Der Comedian projiziere "seine Depression und Traurigkeit auf andere", schrieb Cheung. "Er führt eine erbärmliche Existenz, bei der niemand – nicht einmal seine Familie – seine miserable Gesellschaft genießt." Die einzigen, die ihm noch Aufmerksamkeit schenkten, seien "Hollywood-Eliten".
Cheung griff zudem Kimmels Vergangenheit auf und nannte ihn "Mr. Blackface" – eine Anspielung auf frühere Comedy-Sketche, in denen der Moderator Prominente wie Oprah Winfrey und Snoop Dogg imitiert hatte. Für diese Auftritte hatte sich Kimmel bereits entschuldigt.
Kimmel vs. Trump: Eine Fehde mit langer Geschichte
Die Auseinandersetzung zwischen Kimmel und Trump schwelt seit Jahren. Dabei trat der heutige Präsident viermal in Kimmels Late-Night-Show auf – zuletzt während seines ersten Wahlkampfs 2016. Inzwischen ist das Verhältnis zerrüttet.
Der Dokumentarfilm "Melania" landete nach einem kurzen Kinostart schnell beim Streamingdienst Amazon.

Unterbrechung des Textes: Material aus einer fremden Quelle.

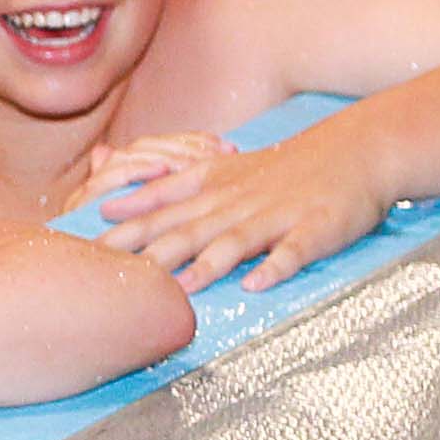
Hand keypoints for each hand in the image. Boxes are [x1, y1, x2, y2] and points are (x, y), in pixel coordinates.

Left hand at [90, 126, 388, 292]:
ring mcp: (276, 216)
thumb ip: (161, 186)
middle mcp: (237, 202)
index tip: (84, 247)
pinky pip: (293, 250)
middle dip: (151, 253)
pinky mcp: (314, 229)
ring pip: (236, 241)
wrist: (354, 150)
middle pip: (188, 228)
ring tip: (182, 289)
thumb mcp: (216, 168)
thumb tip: (107, 201)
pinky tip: (258, 284)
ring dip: (209, 264)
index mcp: (211, 188)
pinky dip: (276, 266)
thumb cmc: (278, 168)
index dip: (123, 228)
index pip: (159, 209)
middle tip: (117, 276)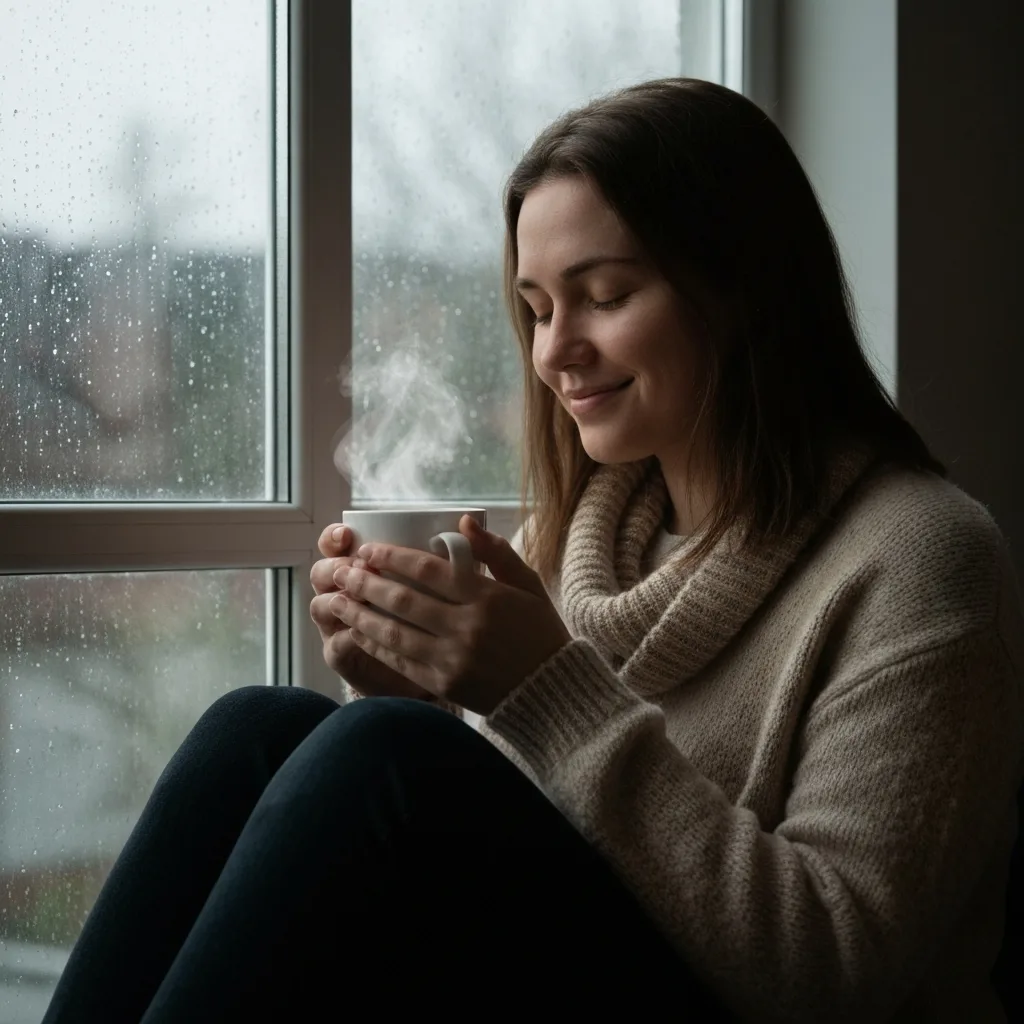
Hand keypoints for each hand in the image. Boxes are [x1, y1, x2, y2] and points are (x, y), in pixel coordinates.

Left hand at [329, 515, 571, 715]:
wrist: (553, 691)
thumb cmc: (541, 632)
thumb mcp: (530, 585)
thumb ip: (497, 552)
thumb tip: (465, 520)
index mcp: (486, 597)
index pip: (428, 570)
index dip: (392, 557)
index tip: (368, 550)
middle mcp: (466, 626)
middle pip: (403, 599)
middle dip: (365, 583)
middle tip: (340, 571)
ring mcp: (453, 658)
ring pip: (394, 632)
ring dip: (360, 615)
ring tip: (336, 601)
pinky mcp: (445, 684)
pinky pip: (401, 662)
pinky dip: (375, 647)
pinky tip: (356, 634)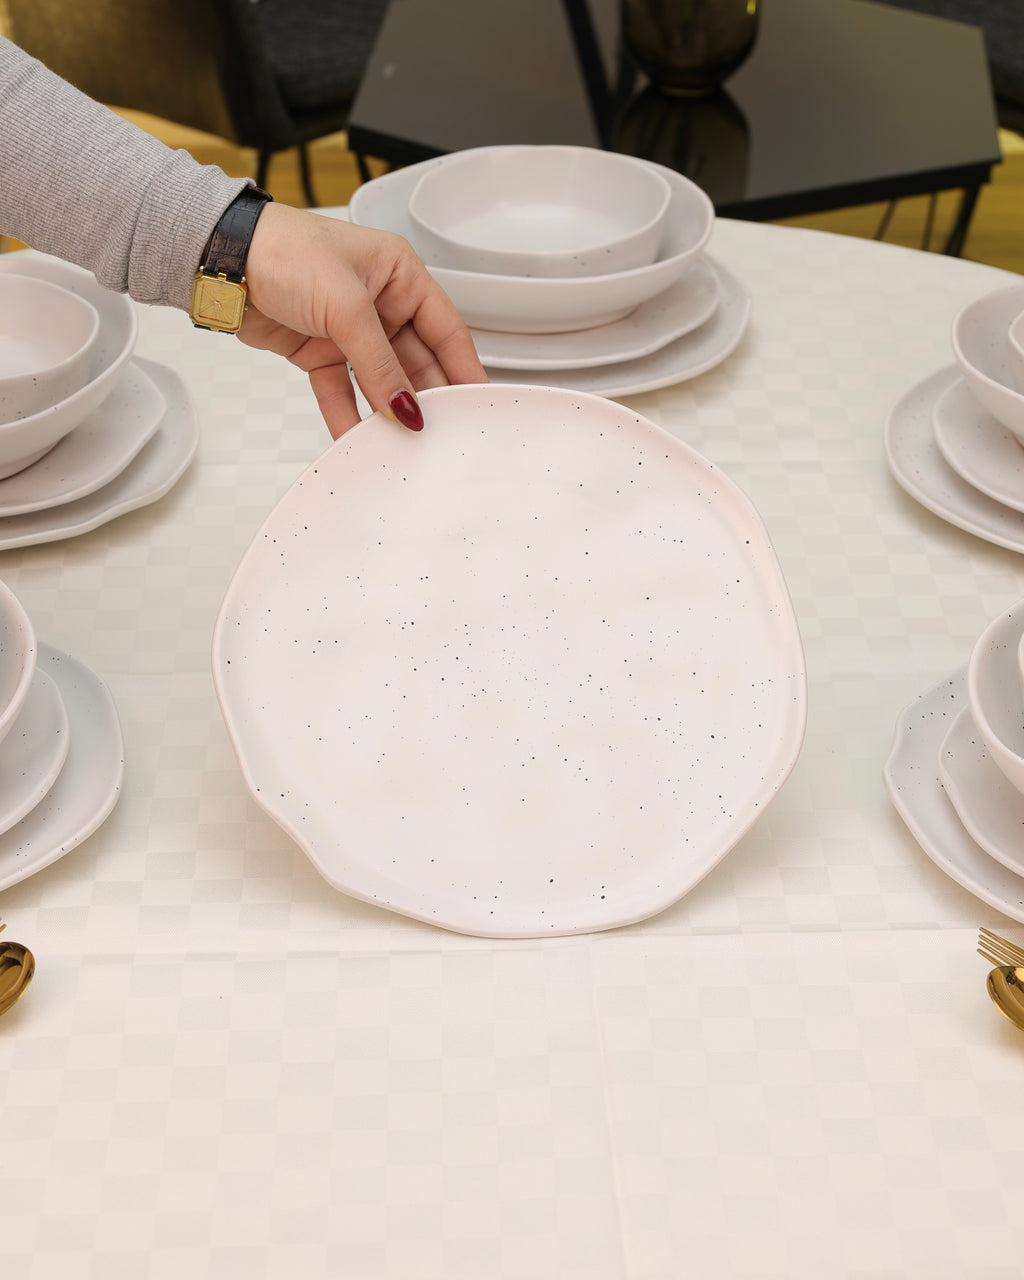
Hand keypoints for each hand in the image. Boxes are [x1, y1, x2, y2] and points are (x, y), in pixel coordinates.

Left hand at [237, 201, 486, 437]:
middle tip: (441, 432)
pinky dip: (347, 415)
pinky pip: (342, 391)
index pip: (446, 329)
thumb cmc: (284, 250)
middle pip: (415, 360)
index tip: (476, 404)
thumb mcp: (346, 306)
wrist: (223, 261)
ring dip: (387, 410)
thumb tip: (405, 407)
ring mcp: (349, 329)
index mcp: (400, 275)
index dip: (463, 368)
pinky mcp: (319, 351)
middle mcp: (380, 301)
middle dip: (425, 397)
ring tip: (402, 442)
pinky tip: (357, 438)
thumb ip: (379, 364)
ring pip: (379, 380)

Berichten zufolge zahlte das Unternehmen rund 75 Millionen Dollar für das Projekt – ein Deal, den Amazon-Chef Jeff Bezos persönlich eingefädelt haben soll.

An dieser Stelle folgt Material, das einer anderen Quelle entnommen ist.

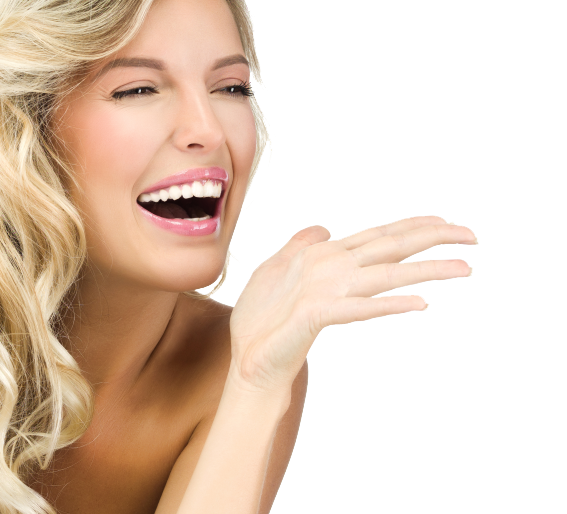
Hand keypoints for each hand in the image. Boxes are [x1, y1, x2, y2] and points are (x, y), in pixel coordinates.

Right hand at [229, 215, 476, 396]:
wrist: (249, 358)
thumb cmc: (262, 317)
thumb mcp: (277, 268)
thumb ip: (301, 245)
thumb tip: (326, 229)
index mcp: (324, 254)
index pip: (379, 234)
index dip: (414, 226)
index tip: (447, 223)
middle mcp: (329, 265)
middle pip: (391, 246)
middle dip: (434, 238)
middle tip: (473, 236)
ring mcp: (324, 289)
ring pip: (386, 273)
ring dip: (428, 269)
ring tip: (465, 268)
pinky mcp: (316, 314)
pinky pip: (361, 309)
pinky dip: (391, 305)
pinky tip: (421, 304)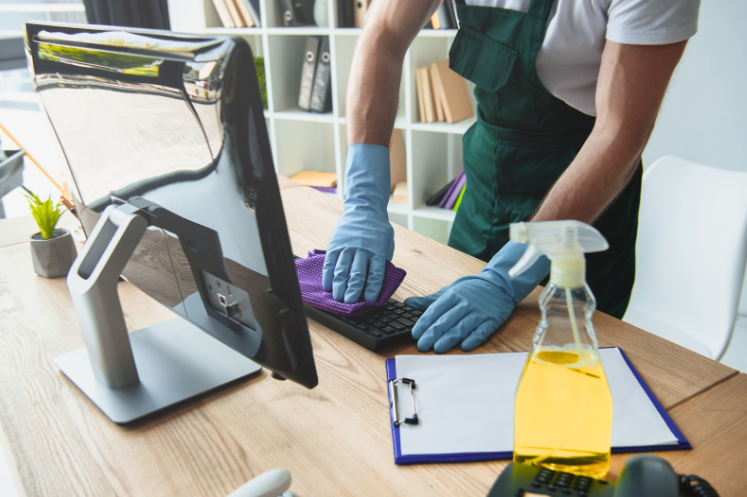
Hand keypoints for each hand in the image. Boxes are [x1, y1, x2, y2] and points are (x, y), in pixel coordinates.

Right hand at [323, 144, 393, 302]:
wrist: (363, 208)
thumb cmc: (377, 229)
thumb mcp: (387, 242)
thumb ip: (383, 260)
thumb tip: (379, 281)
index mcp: (377, 250)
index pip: (376, 273)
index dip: (372, 288)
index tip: (369, 301)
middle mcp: (362, 249)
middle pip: (357, 273)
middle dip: (353, 290)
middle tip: (349, 303)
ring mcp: (347, 247)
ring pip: (342, 269)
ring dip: (339, 285)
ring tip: (337, 298)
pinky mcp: (335, 244)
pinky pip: (330, 262)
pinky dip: (328, 275)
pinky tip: (327, 286)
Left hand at [404, 241, 549, 352]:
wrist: (499, 285)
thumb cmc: (471, 290)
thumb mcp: (449, 291)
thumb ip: (430, 300)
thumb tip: (408, 303)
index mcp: (453, 295)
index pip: (435, 310)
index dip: (424, 323)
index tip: (415, 334)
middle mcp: (465, 303)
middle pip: (446, 320)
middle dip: (432, 334)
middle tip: (422, 346)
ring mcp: (479, 312)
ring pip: (461, 327)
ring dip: (449, 339)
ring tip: (437, 349)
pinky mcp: (492, 320)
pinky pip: (482, 331)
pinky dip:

Kimmel hatte den Film bereits Anfang des Monats als "tödlich langweilig" bezeichnet. "Das Ganze besteht daraus, dass Melania zu Anproben geht, im Auto fährt, Kleidung anprobiert und Leute für Jobs interviewt", so der Moderator. Gegenüber "Variety" gab Kimmel bei den Oscars zu, er sei "erschöpft" davon, jeden Abend über den Präsidenten berichten zu müssen.